- Kadın karakterleri canlandıran Deniz Çakır ve Müjde Uzman'a nasıl karar verdiniz?
- Kadın karakterleri canlandıracak isimler çok önemliydi. Birçok ismin adı geçti... Deniz Çakır fikri hep masadaydı... Tesadüfen Deniz Çakır'la karşılaştım ve döndüm baktım, karşımda Meryem Çakırbeyli duruyordu. Bu rolü başroller oynamış bir kadın oyuncuya anlatabilmek çok zor . Çünkü ilk bakışta bir mafya dizisi çekiliyor ve Deniz'den de o dizide mafya reisinin karısını oynamasını istiyorsun. Bu çok riskli bir rol ve ikinci plandaymış gibi görünebilir. Önemli projelere imza atmış Deniz gibi birini ikna etmek çok zordu ama başardık. İyi ki başarmışız.
DENİZ KADIN TARAFININ REİSİ
- Deniz Hanım'ı zor ikna ettiniz yani...
- Ben ikna ettim. Bunu kendisi de söyler zaten. "Kaygılarını anlıyorum ama bu çok başka bir şey. Başka bir yolculuk," dedim. Çünkü hikayede bu karakter kadın tarafının reisiydi.
- Dizide en etkileyici isim bence...
- Doğru. Çünkü o da çok işin içine girdi. Setin içine girdiği andan itibaren o bir reis! Ama tartışmaya çok açık bir rol. Sosyal medyada bu konuyla ilgili sürekli tartışma söz konusu. Yani Deniz (Meryem Çakırbeyli) kocasının sevgilisiyle mücadele ediyor. Sadece kocasının sevgilisiyle değil hayata dair duruş biçimiyle de mücadele veriyor.

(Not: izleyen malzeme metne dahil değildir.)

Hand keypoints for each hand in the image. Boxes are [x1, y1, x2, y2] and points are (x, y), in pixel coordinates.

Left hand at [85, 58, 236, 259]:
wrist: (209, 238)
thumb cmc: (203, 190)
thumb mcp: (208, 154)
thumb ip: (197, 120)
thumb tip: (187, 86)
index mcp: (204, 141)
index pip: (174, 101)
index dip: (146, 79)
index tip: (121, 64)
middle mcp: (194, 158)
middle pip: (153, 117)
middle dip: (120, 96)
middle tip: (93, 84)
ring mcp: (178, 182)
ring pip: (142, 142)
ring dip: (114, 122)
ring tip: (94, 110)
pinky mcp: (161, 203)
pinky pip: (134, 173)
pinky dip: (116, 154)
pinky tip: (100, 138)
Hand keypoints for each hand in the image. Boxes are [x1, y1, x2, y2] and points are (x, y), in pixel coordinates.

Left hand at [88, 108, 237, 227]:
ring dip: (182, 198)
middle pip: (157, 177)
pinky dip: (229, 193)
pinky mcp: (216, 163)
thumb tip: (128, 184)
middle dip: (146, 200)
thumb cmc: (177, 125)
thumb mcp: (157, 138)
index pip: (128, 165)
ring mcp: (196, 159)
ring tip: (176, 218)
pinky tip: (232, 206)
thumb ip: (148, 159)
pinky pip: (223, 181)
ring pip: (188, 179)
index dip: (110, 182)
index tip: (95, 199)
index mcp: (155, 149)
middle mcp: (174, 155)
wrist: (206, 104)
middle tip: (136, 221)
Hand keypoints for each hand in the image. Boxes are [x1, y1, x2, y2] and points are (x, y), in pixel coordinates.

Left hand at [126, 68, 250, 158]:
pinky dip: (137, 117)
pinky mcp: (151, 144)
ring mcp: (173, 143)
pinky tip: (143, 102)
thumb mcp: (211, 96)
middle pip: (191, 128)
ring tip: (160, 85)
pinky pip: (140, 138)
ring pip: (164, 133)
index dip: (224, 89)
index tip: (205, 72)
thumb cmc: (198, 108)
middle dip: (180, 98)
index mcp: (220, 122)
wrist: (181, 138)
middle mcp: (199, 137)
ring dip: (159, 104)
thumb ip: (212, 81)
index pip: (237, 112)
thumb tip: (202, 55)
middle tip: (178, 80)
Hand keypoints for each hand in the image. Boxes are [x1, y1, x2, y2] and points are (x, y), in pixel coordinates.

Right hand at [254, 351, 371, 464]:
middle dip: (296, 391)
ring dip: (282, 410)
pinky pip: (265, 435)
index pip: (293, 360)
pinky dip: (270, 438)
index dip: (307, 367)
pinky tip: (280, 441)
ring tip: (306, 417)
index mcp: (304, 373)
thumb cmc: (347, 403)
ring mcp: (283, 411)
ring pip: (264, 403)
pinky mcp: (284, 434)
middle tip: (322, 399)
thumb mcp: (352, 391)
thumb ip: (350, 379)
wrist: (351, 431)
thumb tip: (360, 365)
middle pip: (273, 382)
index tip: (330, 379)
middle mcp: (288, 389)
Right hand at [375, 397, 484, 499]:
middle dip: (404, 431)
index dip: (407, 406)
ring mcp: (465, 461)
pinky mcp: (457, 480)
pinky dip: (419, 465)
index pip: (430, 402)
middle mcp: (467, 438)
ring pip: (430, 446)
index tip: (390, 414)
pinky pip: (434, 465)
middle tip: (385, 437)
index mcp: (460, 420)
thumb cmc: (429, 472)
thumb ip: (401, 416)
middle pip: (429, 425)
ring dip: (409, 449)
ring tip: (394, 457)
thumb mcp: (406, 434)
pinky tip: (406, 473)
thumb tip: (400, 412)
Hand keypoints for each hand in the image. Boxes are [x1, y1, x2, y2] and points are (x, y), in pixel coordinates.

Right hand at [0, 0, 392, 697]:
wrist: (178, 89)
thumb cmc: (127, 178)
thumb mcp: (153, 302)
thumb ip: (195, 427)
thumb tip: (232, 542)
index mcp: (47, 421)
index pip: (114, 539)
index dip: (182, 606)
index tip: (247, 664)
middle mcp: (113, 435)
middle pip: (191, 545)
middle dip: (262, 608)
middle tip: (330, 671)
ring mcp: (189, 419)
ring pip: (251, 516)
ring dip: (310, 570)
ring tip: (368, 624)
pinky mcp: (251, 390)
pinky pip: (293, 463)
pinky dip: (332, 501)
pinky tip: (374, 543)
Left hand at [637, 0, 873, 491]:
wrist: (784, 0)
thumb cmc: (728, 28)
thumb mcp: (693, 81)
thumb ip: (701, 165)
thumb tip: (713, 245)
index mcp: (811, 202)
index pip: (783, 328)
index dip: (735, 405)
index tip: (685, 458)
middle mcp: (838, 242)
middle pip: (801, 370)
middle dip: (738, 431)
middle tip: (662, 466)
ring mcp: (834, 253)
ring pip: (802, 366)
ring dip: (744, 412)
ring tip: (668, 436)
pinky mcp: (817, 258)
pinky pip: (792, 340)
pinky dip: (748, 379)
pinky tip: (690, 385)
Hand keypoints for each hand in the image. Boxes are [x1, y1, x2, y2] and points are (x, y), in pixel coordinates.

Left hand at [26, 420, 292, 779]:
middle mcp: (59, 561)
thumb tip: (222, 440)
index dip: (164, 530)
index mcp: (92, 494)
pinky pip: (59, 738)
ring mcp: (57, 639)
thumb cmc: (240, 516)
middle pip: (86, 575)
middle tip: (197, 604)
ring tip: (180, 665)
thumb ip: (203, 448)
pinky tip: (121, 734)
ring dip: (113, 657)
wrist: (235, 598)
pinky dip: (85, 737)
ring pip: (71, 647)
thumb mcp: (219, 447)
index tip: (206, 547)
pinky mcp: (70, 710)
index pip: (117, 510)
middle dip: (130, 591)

- Toplum tarafından bilinen birçok isim karısı ve sevgilisiyle hayatını gözlerimizin önünde yaşıyor oysa ki...
- Evet bu da enteresan, onlara neden ses çıkarılmıyor? Bunlar niye protesto edilmiyor? Gözümüzün önünde böyle yaşayan bir çok medyatik insan var. Kimse onlara sesini çıkarmıyor. Biz dramasını, projesini yapınca bağırıp ayağa kalkıyorlar. Aslında korkularıyla yüzleşmekten korkuyorlar. Benim kızdığım şeylerden biri bu. Drama denilen şey çatışmadan çıkar. Bizim işimiz o çatışmayı yaratmak. Onu yaratmazsak seyircinin seyredeceği bir şey kalmaz. Aşk-ı Memnu'yu da izlemeyecekti insanlar o zaman. Çıkıp diyorlar ki, "Siz bu işi meşrulaştırmaya mı çalışıyorsunuz?" Niye meşrulaştıralım? Bu bir drama.
- Karınız olan karakter mi yoksa sevgili karakteri mi, hangisi sizi daha çok etkiledi?
- İkisi de çok değerli. Biri sorgusuz sualsiz aşkı savunuyor. Diğeri kocasını, ailesini savunuyor. Biri "Dünya karşıma dikilse önemli olan aşk," diyor.
- Hangisi daha saygı uyandırıcı?
- İkisi de. Bu benim başıma gelmiş bir şey değil. Allah korusun zaten. Kimsenin de başına getirmesin. Çok zor bir şey.
- Erkek izleyici kitlesini nasıl değerlendiriyorsunuz?
- Erkekler idol belirliyor kendine. Bu tehlikeli bir şey. Zamanında biz de izlediğimiz şeylerden etkilendik. Ahde vefayı, arkadaşlığı, adamlığı ya ağabeylerimizden öğrendik ya da filmlerden... Öyle enteresan bir şey ki bu işler. Bir dünyayı anlatırken seyirciye bu tür değerleri de anlatma telaşı oluyor. Ama sanat da hep iyiyi, güzeli, erdemliyi anlatmak zorunda değil. Sürekli pirü pak gezen birinin hikayesi çekici olmaz ki. Çözümlere ulaşma biçimi erkeklerin aklında kalıyor. 12 yaşında çocuk bu işleri izlerken adam olmayı, doğruyu, yanlışı anlıyor. Sürekli kaypak ve nereye basacağı belli olmayan bir kahraman yaratamazsınız.